## [Collected data]
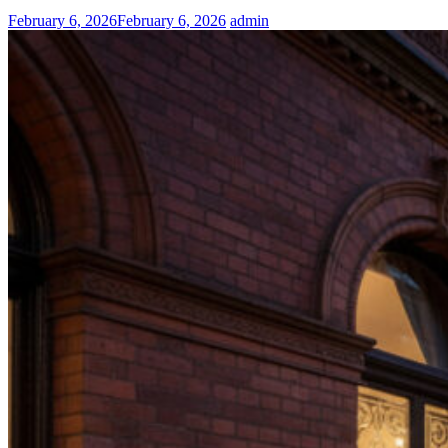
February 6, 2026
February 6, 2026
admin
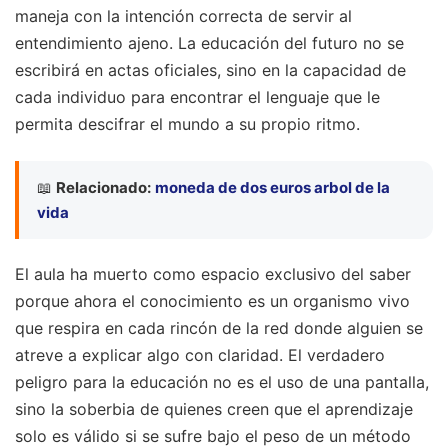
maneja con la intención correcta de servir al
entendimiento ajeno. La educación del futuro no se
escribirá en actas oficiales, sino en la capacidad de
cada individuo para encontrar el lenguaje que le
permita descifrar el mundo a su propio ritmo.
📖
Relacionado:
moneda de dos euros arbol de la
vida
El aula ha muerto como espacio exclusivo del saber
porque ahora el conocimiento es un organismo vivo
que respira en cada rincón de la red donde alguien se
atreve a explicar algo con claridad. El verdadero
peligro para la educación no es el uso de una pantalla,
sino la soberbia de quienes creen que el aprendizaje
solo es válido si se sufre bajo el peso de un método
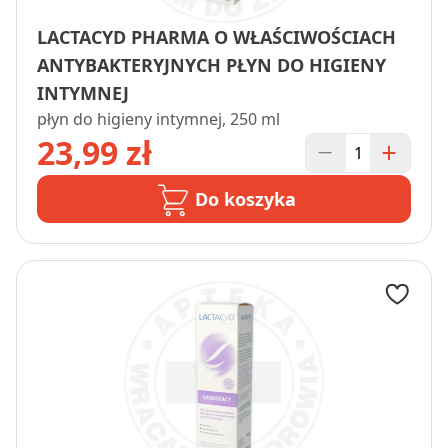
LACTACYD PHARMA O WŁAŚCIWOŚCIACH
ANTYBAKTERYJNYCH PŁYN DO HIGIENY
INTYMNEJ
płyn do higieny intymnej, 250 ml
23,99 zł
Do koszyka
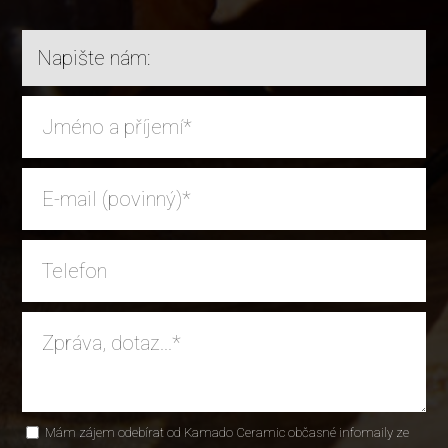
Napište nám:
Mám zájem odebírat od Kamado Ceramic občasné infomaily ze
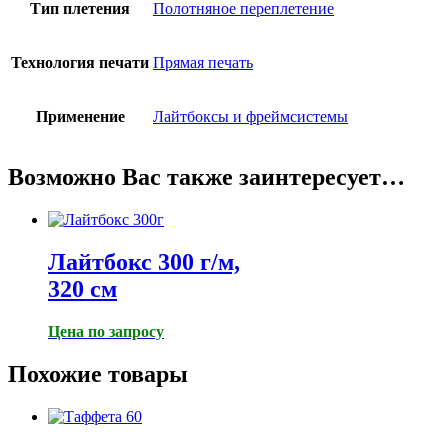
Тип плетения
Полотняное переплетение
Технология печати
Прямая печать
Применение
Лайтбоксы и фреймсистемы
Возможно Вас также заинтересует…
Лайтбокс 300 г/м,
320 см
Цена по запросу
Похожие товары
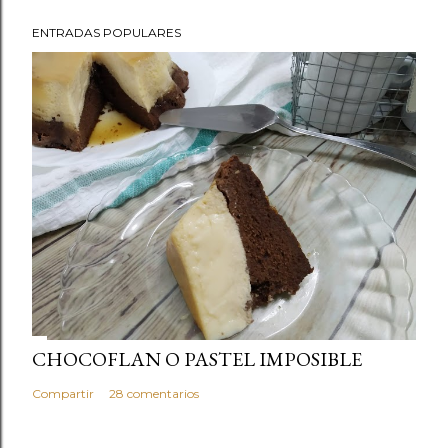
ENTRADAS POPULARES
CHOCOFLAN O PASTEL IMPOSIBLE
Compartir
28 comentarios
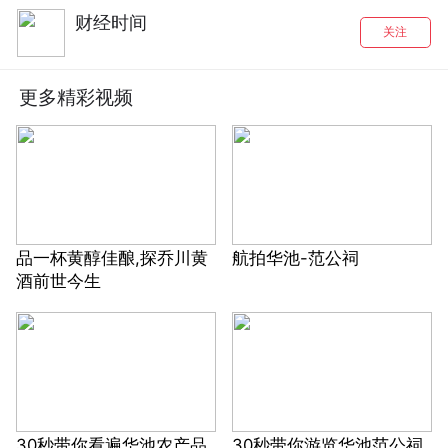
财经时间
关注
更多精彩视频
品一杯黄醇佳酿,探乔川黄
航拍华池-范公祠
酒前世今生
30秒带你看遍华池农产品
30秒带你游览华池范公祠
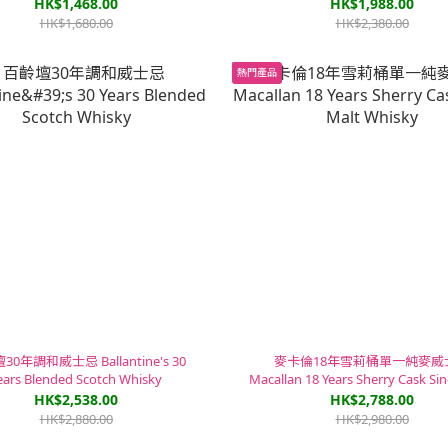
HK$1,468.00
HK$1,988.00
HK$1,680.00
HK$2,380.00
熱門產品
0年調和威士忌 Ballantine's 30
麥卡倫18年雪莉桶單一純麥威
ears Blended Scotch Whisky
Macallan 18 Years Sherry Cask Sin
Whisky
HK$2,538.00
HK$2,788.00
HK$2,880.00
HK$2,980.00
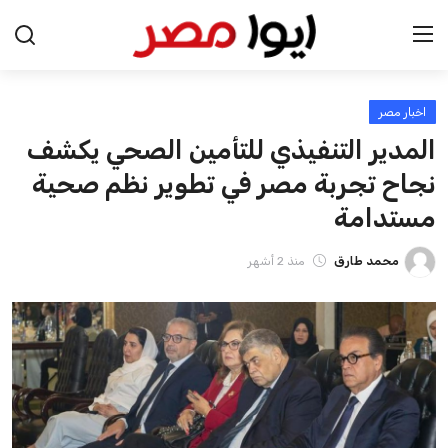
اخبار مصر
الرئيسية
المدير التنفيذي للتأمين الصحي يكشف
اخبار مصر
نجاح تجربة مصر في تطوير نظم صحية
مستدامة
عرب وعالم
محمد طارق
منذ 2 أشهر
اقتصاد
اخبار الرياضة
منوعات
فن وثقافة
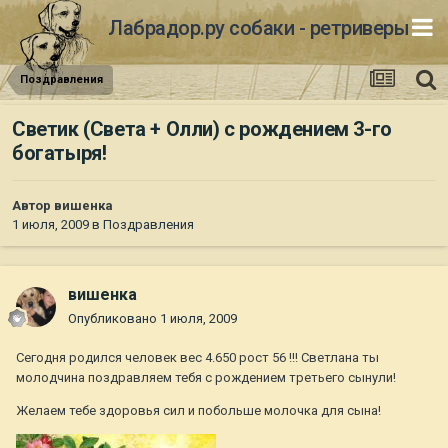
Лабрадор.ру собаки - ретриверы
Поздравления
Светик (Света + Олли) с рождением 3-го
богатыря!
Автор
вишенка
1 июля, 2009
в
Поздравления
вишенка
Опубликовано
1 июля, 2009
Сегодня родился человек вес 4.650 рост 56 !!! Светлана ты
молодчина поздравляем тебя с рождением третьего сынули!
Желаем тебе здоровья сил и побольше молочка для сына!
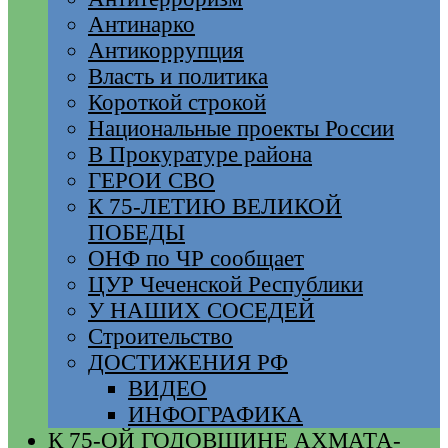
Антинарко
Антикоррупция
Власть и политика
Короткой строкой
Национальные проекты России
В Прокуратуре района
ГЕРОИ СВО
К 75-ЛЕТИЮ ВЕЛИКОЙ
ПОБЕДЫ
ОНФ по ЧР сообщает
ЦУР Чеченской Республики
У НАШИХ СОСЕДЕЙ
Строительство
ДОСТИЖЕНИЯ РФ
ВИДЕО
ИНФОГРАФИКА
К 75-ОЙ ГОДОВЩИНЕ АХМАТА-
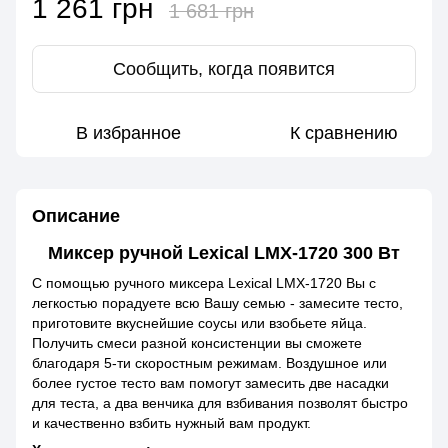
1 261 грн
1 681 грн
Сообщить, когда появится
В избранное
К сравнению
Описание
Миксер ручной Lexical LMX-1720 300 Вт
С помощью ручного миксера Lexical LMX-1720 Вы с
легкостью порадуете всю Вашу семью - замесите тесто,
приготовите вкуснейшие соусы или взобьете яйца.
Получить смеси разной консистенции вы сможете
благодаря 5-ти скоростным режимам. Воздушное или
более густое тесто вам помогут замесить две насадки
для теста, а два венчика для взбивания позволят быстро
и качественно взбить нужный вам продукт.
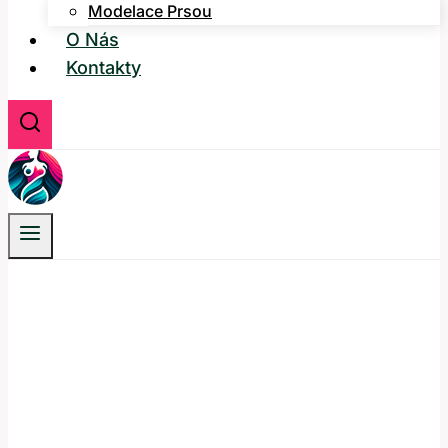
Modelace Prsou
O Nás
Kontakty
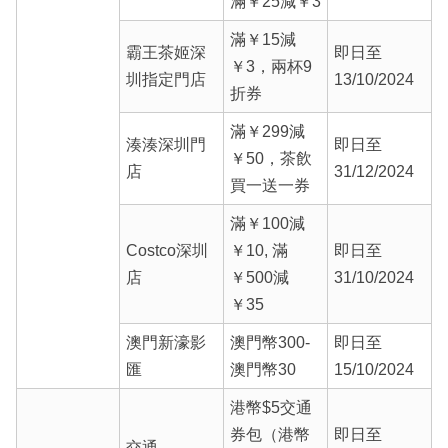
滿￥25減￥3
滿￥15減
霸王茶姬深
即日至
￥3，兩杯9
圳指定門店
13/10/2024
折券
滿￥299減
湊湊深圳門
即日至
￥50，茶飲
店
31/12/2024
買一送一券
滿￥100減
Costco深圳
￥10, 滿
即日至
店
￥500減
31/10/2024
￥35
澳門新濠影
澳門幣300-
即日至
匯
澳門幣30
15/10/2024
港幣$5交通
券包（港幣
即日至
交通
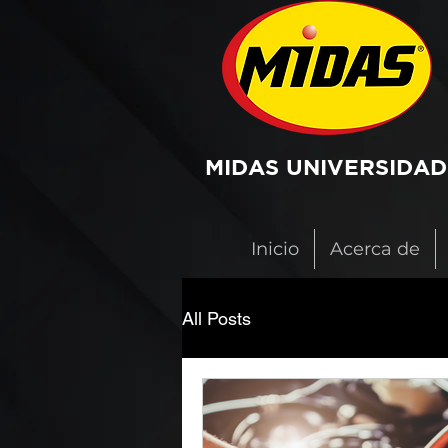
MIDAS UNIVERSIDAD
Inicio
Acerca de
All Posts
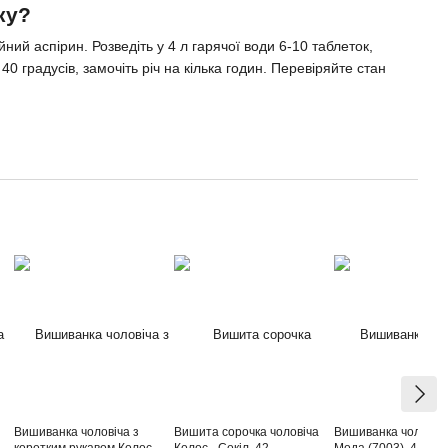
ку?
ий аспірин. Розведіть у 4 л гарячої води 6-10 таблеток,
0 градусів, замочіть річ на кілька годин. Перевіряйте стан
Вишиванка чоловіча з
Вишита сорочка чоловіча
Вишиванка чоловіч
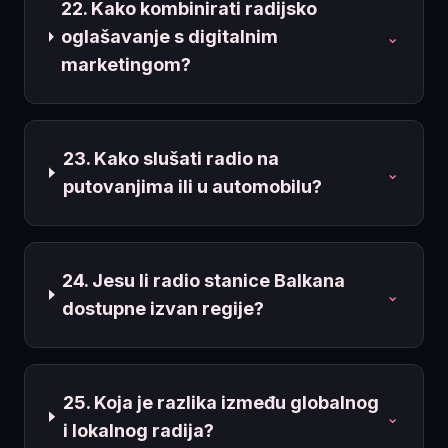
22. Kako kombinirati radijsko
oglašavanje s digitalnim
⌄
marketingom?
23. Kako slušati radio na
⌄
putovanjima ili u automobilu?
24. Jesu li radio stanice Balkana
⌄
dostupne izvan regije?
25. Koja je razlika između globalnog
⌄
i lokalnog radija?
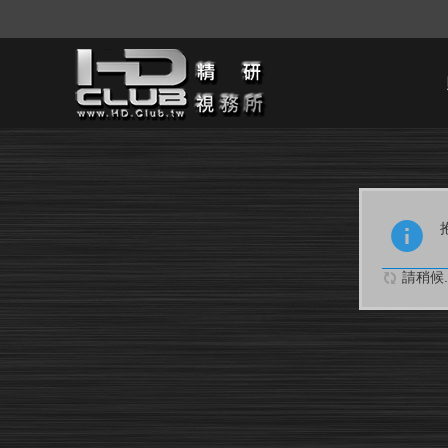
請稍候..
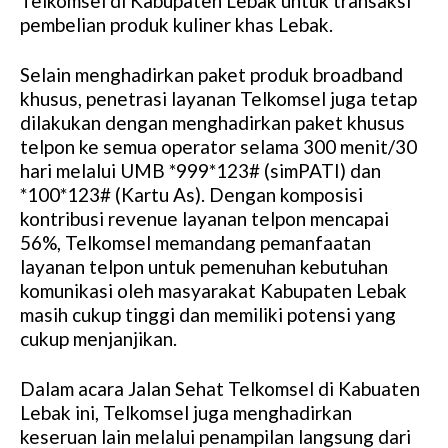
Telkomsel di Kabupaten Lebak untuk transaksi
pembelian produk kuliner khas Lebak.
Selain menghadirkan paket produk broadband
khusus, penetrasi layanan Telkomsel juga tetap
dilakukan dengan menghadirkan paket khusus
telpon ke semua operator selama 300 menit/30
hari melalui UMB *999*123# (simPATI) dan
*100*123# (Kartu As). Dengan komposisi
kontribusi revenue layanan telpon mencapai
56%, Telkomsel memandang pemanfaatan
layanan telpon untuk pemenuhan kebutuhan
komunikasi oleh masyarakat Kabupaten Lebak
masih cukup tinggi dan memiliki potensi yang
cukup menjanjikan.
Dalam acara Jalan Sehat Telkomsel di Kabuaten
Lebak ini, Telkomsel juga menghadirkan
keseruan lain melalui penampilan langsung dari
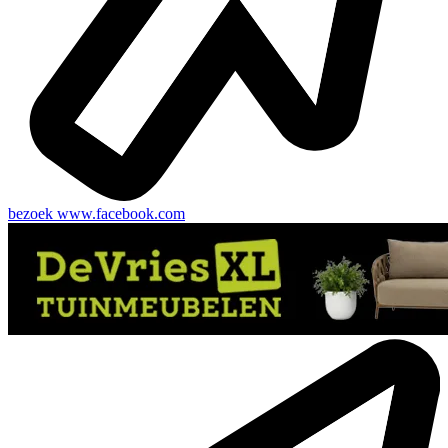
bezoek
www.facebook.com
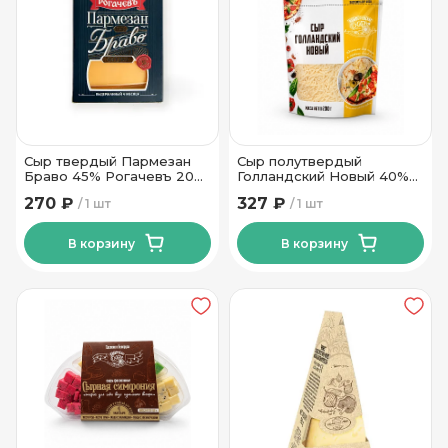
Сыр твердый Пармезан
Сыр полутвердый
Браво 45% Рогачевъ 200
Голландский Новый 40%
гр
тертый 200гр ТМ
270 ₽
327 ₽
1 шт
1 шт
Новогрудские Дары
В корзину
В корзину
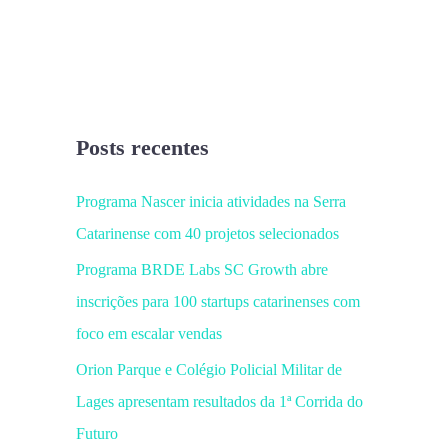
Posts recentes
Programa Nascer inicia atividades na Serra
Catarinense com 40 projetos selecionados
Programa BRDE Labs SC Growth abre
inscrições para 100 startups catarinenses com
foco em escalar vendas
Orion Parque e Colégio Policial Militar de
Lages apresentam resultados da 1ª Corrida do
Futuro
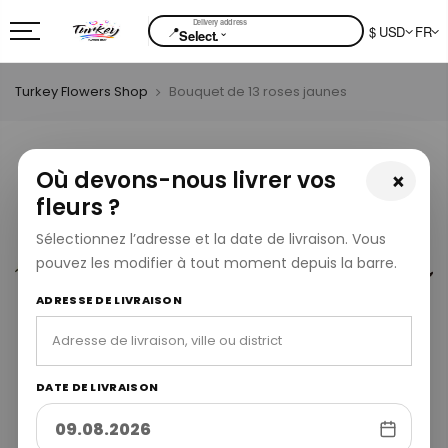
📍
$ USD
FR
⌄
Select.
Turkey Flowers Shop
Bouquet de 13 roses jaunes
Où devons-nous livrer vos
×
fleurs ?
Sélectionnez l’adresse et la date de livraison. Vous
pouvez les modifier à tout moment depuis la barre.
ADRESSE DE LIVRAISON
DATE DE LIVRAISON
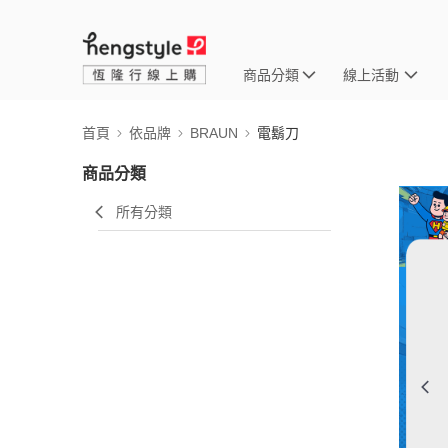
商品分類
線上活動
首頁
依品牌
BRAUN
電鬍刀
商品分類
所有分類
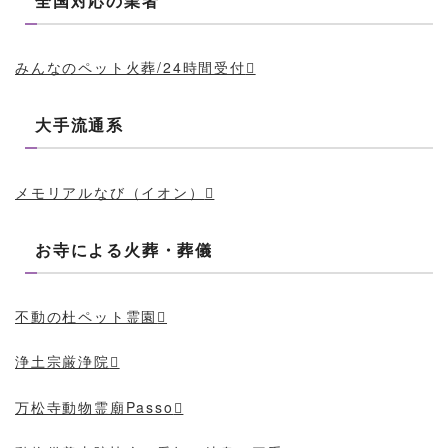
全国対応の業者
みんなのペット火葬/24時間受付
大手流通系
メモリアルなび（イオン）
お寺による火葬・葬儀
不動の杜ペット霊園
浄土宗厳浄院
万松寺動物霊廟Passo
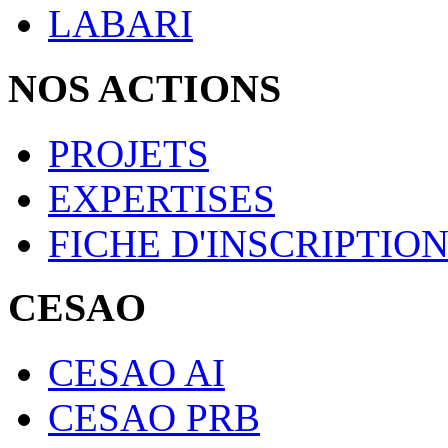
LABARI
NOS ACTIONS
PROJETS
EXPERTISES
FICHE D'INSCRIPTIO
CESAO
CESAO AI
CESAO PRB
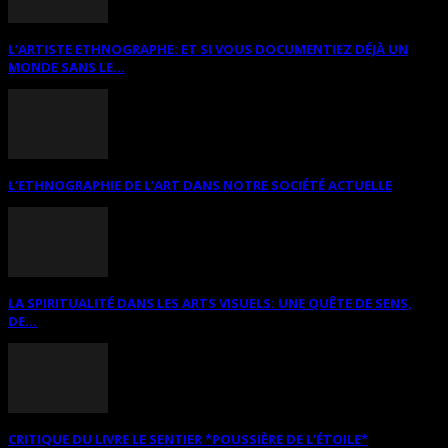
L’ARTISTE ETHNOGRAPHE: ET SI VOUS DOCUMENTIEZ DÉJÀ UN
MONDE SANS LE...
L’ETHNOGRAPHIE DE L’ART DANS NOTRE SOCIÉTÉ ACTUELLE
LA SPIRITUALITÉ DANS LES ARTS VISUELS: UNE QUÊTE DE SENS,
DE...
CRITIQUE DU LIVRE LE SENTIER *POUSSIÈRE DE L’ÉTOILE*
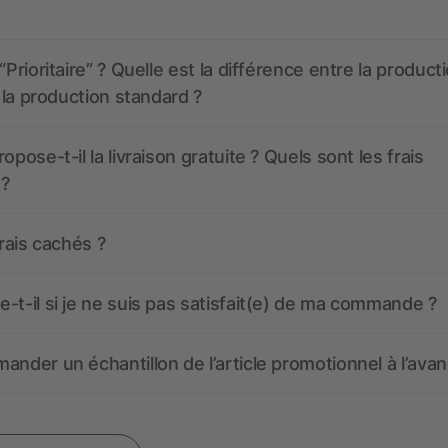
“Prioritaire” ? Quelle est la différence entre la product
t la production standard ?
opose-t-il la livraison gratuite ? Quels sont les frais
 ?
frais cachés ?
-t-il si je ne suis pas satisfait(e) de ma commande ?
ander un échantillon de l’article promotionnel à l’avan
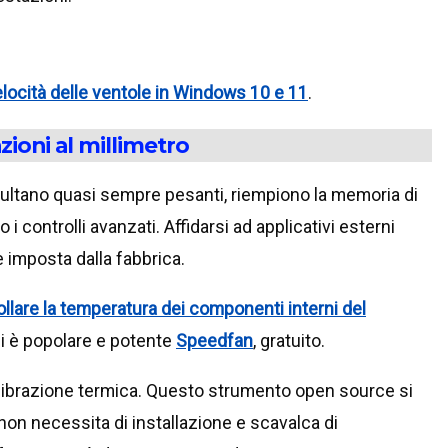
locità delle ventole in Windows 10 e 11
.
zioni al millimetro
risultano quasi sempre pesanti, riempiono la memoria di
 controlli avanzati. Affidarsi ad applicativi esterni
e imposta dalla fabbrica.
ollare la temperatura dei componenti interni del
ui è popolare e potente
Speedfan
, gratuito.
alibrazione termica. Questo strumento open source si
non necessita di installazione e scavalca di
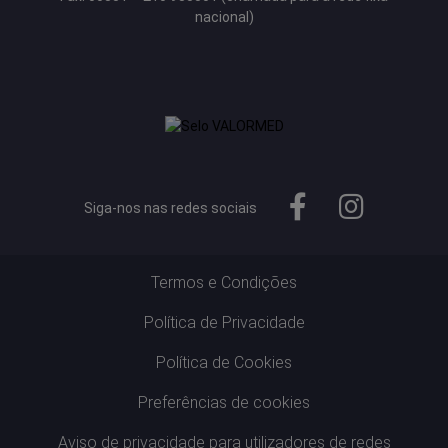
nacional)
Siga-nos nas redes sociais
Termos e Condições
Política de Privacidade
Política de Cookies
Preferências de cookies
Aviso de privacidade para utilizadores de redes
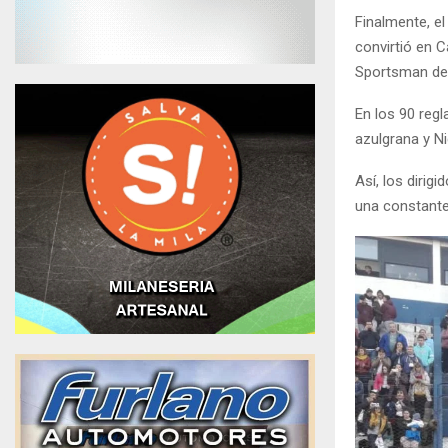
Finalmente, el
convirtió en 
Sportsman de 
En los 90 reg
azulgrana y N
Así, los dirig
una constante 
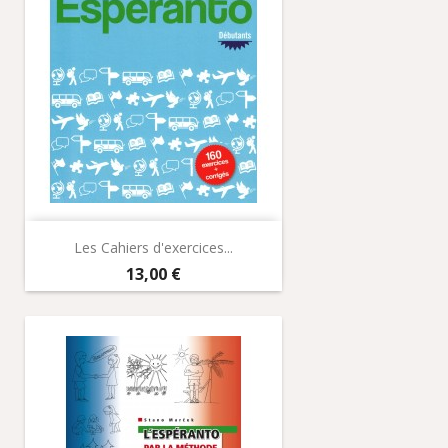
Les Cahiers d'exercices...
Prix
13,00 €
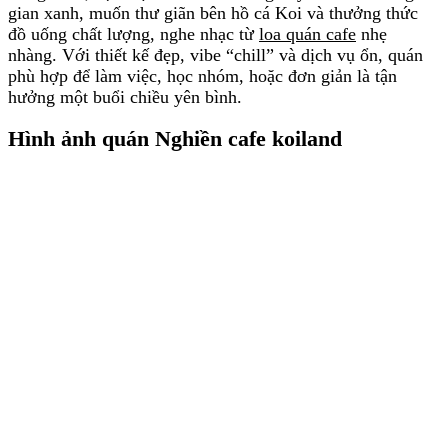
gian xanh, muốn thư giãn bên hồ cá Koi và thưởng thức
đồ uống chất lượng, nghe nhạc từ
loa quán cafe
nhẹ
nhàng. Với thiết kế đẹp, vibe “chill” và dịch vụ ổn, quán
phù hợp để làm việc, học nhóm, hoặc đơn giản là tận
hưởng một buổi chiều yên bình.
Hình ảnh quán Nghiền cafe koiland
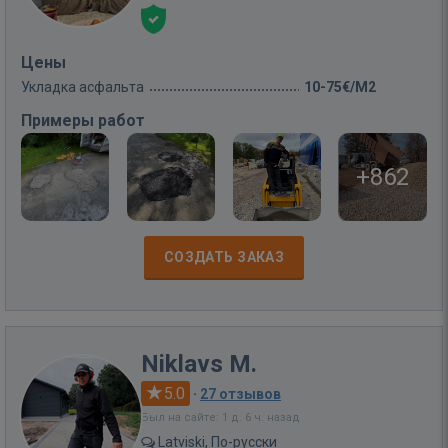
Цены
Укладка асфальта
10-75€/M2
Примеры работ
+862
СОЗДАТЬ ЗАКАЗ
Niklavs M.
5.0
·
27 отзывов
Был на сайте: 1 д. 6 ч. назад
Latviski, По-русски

## [About this exercise]
From the first line above down to the line with "cada individuo para", reproduce every line and no others, omitting pictures.

## [Written solution]
February 6, 2026
February 6, 2026
admin
maneja con la intención correcta de servir al
entendimiento ajeno. La educación del futuro no se
escribirá en actas oficiales, sino en la capacidad de
cada individuo para encontrar el lenguaje que le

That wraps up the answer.